ASSIGNMENT:
Print all of the records below word for word, keeping every line unchanged.

━━ DATASET RECORDS ━━

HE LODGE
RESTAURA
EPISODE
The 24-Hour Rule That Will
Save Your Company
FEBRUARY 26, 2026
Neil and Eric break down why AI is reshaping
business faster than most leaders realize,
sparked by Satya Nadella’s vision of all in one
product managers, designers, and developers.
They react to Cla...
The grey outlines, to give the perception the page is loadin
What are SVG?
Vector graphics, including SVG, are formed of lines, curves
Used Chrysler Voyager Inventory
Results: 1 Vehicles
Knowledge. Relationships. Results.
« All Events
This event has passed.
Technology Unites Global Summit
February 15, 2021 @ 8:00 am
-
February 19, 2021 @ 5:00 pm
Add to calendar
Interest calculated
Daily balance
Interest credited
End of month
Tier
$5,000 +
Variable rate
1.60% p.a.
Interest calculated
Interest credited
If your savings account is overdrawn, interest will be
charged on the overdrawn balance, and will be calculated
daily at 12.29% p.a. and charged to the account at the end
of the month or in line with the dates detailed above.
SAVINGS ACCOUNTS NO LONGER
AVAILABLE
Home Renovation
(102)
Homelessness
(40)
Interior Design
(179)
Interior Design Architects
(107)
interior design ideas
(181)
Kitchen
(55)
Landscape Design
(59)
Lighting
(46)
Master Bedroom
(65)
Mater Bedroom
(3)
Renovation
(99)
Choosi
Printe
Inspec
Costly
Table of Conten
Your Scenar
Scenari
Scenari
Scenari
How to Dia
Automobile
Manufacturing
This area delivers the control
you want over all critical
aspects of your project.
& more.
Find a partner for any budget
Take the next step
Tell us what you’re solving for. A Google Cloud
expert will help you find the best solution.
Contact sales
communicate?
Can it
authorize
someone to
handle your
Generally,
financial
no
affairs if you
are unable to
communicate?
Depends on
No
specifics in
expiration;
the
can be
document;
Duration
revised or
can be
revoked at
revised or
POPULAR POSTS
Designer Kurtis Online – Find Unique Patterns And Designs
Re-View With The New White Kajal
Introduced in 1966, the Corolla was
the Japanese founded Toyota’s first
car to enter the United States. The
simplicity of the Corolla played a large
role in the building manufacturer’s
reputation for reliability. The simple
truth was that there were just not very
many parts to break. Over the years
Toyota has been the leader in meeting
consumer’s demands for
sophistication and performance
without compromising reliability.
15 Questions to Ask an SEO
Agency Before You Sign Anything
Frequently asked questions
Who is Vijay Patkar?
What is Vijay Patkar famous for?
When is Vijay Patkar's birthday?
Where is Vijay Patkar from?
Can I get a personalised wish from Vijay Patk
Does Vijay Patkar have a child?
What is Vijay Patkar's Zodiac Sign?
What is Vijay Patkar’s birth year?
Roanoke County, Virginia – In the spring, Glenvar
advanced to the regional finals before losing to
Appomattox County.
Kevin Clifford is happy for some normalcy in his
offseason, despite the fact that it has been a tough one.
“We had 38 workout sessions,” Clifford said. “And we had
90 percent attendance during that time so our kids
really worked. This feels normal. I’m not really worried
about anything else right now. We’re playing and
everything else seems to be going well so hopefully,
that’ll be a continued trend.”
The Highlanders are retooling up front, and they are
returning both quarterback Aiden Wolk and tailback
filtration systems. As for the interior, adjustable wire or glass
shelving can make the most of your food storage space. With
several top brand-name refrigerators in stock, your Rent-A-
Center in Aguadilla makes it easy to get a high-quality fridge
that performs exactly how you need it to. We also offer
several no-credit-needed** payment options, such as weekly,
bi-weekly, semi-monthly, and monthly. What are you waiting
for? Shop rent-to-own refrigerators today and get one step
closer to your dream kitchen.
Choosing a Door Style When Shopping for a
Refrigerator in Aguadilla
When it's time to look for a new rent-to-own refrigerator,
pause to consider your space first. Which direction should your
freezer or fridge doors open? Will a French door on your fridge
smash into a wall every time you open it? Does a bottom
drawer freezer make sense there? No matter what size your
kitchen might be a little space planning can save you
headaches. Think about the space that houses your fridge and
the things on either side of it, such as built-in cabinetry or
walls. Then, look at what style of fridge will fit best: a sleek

━━━

SOLVED PROBLEM:
HE LODGE
RESTAURA
EPISODE
The 24-Hour Rule That Will
Save Your Company
FEBRUARY 26, 2026
Neil and Eric break down why AI is reshaping
business faster than most leaders realize,
sparked by Satya Nadella’s vision of all in one
product managers, designers, and developers.
They react to Cla...
The grey outlines, to give the perception the page is loadin
What are SVG?
Vector graphics, including SVG, are formed of lines, curves
Used Chrysler Voyager Inventory
Results: 1 Vehicles
Knowledge. Relationships. Results.
« All Events
This event has passed.
Technology Unites Global Summit
February 15, 2021 @ 8:00 am
-
February 19, 2021 @ 5:00 pm
Add to calendar
Interest calculated
Daily balance
Interest credited
End of month
Tier
$5,000 +
Variable rate
1.60% p.a.
Interest calculated
Interest credited
If your savings account is overdrawn, interest will be
charged on the overdrawn balance, and will be calculated
daily at 12.29% p.a. and charged to the account at the end
of the month or in line with the dates detailed above.
SAVINGS ACCOUNTS NO LONGER
AVAILABLE
Home Renovation
(102)
Homelessness
(40)
Interior Design
(179)
Interior Design Architects
(107)
interior design ideas
(181)
Kitchen
(55)
Landscape Design
(59)
Lighting
(46)
Master Bedroom
(65)
Mater Bedroom
(3)
Renovation
(99)
Choosi
Printe
Inspec
Costly
Table of Conten
Your Scenar
Scenari
Scenari
Scenari
How to Dia
Automobile
Manufacturing
This area delivers the control
you want over all critical
aspects of your project.
& more.
Find a partner for any budget
Take the next step
Tell us what you’re solving for. A Google Cloud
expert will help you find the best solution.
Contact sales
communicate?
Can it
authorize
someone to
handle your
Generally,
financial
no
affairs if you
are unable to
communicate?
Depends on
No
specifics in
expiration;
the
can be
document;
Duration
revised or
can be
revoked at
revised or
POPULAR POSTS
Designer Kurtis Online – Find Unique Patterns And Designs
Re-View With The New White Kajal
Introduced in 1966, the Corolla was
the Japanese founded Toyota’s first
car to enter the United States. The
simplicity of the Corolla played a large
role in the building manufacturer’s
reputation for reliability. The simple
truth was that there were just not very
many parts to break. Over the years
Toyota has been the leader in meeting
consumer’s demands for
sophistication and performance
without compromising reliability.
15 Questions to Ask an SEO
Agency Before You Sign Anything
Frequently asked questions
Who is Vijay Patkar?
What is Vijay Patkar famous for?
When is Vijay Patkar's birthday?
Where is Vijay Patkar from?
Can I get a personalised wish from Vijay Patk
Does Vijay Patkar have a child?
What is Vijay Patkar's Zodiac Sign?
What is Vijay Patkar’s birth year?
Roanoke County, Virginia – In the spring, Glenvar
advanced to the regional finals before losing to
Appomattox County.
Kevin Clifford is happy for some normalcy in his
offseason, despite the fact that it has been a tough one.
“We had 38 workout sessions,” Clifford said. “And we had
90 percent attendance during that time so our kids
really worked. This feels normal. I’m not really worried
about anything else right now. We’re playing and
everything else seems to be going well so hopefully,
that’ll be a continued trend.”
The Highlanders are retooling up front, and they are
returning both quarterback Aiden Wolk and tailback
filtration systems. As for the interior, adjustable wire or glass
shelving can make the most of your food storage space. With
several top brand-name refrigerators in stock, your Rent-A-
Center in Aguadilla makes it easy to get a high-quality fridge
that performs exactly how you need it to. We also offer
several no-credit-needed** payment options, such as weekly,
bi-weekly, semi-monthly, and monthly. What are you waiting
for? Shop rent-to-own refrigerators today and get one step
closer to your dream kitchen.
Choosing a Door Style When Shopping for a
Refrigerator in Aguadilla
When it's time to look for a new rent-to-own refrigerator,
pause to consider your space first. Which direction should your
freezer or fridge doors open? Will a French door on your fridge
smash into a wall every time you open it? Does a bottom
drawer freezer make sense there? No matter what size your
kitchen might be a little space planning can save you
headaches. Think about the space that houses your fridge and
the things on either side of it, such as built-in cabinetry or
walls. Then, look at what style of fridge will fit best: a sleek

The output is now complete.